(How to complete this task):
Would you repeat exactly the part of the listing below that runs from the line containing "Fig 4. Dot Blot" down to the line containing "FIGURE 1 Survival", inclusive, and nothing else?

####

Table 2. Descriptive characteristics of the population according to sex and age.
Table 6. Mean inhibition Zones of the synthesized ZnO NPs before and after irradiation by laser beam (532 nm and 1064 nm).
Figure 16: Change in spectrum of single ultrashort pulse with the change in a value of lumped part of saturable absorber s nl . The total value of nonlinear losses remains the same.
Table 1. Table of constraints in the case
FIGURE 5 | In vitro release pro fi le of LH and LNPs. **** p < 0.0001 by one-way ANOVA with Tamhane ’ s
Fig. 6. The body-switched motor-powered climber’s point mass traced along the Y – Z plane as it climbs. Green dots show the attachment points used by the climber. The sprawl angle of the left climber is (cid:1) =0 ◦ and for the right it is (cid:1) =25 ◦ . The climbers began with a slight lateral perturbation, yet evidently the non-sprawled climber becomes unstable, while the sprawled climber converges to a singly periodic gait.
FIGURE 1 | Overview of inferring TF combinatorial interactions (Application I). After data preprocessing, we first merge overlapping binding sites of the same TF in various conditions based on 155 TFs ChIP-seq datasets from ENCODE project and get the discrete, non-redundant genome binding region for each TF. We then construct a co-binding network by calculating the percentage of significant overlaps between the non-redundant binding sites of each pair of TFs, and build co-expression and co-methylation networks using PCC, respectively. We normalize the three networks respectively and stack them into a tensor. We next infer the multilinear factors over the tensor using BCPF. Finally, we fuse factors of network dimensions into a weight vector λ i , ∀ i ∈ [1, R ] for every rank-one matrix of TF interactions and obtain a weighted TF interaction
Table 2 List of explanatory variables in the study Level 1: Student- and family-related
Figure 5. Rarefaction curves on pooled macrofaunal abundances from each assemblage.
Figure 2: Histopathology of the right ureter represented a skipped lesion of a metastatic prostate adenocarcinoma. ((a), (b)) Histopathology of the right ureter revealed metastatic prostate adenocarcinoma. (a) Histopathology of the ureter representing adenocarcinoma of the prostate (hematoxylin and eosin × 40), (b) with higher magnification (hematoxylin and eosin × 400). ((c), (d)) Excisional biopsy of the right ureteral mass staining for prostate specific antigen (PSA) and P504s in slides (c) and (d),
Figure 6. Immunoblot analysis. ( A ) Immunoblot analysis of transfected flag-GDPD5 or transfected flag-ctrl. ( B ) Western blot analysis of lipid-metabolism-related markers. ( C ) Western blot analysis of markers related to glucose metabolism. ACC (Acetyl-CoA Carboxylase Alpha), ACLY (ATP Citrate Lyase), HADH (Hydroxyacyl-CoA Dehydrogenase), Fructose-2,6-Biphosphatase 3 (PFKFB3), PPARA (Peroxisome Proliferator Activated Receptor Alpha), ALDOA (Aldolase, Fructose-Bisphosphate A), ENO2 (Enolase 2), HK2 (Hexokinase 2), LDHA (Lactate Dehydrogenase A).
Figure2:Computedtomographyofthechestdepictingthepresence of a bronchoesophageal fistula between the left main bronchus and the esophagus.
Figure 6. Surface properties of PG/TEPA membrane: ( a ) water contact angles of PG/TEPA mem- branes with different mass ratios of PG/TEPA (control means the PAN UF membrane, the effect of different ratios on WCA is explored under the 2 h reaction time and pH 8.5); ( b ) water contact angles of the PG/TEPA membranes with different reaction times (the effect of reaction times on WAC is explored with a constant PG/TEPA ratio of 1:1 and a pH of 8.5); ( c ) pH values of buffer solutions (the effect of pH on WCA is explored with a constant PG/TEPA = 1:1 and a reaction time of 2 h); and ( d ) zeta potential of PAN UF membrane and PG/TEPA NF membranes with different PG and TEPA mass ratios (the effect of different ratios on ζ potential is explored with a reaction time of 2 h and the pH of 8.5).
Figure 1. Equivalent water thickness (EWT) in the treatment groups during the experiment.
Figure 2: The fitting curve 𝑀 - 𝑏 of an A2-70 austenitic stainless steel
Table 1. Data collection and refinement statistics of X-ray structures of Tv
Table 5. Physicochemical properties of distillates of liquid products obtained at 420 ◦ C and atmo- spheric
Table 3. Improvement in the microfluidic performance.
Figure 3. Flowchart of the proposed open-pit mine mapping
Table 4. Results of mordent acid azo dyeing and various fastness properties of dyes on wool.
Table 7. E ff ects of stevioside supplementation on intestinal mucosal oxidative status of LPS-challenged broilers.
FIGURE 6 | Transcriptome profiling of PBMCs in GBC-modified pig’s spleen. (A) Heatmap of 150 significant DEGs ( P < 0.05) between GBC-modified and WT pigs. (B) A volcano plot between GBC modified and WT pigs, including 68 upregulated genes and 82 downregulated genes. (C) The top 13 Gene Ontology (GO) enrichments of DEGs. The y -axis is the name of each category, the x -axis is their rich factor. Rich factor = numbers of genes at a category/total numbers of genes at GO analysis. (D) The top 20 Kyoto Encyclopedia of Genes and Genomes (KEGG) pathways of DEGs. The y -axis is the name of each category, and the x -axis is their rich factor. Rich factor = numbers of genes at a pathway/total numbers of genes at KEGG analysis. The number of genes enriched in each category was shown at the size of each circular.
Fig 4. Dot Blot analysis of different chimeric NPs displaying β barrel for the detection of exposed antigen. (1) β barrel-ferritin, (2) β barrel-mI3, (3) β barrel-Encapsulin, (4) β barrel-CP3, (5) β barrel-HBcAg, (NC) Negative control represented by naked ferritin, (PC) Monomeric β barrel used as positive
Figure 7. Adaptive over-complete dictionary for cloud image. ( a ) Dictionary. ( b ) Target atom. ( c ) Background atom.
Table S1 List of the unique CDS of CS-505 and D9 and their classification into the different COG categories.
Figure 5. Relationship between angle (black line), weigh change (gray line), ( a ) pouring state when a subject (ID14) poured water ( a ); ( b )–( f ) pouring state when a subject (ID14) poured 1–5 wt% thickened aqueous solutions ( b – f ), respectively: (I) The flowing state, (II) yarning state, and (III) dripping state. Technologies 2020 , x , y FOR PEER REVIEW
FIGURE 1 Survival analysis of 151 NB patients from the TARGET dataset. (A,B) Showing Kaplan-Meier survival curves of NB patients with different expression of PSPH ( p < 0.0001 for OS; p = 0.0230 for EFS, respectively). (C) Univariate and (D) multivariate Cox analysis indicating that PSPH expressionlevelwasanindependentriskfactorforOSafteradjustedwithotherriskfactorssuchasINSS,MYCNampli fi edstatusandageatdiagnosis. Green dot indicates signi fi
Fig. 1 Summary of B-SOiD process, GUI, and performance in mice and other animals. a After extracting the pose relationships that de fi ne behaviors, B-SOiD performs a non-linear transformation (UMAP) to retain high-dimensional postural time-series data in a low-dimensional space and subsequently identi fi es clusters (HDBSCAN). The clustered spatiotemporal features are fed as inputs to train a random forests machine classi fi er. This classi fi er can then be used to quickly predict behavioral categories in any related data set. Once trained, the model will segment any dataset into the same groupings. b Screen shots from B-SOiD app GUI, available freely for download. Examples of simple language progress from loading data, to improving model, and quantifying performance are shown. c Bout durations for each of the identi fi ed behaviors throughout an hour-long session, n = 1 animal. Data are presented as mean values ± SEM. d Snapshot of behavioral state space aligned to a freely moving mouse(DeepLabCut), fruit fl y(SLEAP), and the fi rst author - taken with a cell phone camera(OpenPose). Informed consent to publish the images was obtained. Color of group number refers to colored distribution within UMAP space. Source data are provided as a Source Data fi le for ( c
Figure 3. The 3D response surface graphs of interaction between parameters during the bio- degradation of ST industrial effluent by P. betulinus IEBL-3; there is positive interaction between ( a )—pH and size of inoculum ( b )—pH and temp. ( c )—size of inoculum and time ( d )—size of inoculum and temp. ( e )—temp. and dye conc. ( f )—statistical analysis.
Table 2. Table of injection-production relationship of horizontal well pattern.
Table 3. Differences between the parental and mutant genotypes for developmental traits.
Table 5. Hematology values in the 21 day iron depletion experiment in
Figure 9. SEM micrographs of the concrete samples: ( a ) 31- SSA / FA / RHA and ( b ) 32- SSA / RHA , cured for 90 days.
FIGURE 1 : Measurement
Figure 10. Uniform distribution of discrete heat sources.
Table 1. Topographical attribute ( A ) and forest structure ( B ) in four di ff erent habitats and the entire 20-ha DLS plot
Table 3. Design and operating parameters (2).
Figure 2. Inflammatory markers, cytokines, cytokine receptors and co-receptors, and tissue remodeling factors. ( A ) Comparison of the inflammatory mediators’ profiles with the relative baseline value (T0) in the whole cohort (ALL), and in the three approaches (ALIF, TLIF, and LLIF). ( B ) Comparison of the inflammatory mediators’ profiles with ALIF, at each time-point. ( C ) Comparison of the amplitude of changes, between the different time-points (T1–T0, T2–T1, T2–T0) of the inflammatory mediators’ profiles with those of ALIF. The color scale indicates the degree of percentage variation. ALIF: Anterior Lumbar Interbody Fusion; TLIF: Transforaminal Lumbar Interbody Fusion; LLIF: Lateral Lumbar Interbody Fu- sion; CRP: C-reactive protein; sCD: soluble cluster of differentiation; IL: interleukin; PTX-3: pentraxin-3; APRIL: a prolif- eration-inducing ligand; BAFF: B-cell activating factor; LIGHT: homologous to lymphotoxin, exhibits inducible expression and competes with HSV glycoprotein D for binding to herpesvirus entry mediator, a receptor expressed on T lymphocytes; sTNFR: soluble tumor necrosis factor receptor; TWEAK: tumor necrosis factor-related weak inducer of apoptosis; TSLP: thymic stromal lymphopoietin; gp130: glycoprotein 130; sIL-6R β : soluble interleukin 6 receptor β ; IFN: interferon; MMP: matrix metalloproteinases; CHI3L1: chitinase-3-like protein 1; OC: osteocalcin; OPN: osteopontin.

####

(Answer below):
Fig 4. Dot Blot analysis of different chimeric NPs displaying β barrel for the detection of exposed antigen. (1) β barrel-ferritin, (2) β barrel-mI3, (3) β barrel-Encapsulin, (4) β barrel-CP3, (5) β barrel-HBcAg, (NC) Negative control represented by naked ferritin, (PC) Monomeric β barrel used as positive
Figure 7. Adaptive over-complete dictionary for cloud image. ( a ) Dictionary. ( b ) Target atom. ( c ) Background atom.
Table S1 List of the unique CDS of CS-505 and D9 and their classification into the different COG categories.
Figure 5. Relationship between angle (black line), weigh change (gray line), ( a ) pouring state when a subject (ID14) poured water ( a ); ( b )–( f ) pouring state when a subject (ID14) poured 1–5 wt% thickened aqueous solutions ( b – f ), respectively: (I) The flowing state, (II) yarning state, and (III) dripping state. Technologies 2020 , x , y FOR PEER REVIEW
FIGURE 1 Survival analysis of 151 NB patients from the TARGET dataset. (A,B) Showing Kaplan-Meier survival curves of NB patients with different expression of PSPH ( p < 0.0001 for OS; p = 0.0230 for EFS, respectively). (C) Univariate and (D) multivariate Cox analysis indicating that PSPH expressionlevelwasanindependentriskfactorforOSafteradjustedwithotherriskfactorssuchasINSS,MYCNampli fi edstatusandageatdiagnosis. Green dot indicates signi fi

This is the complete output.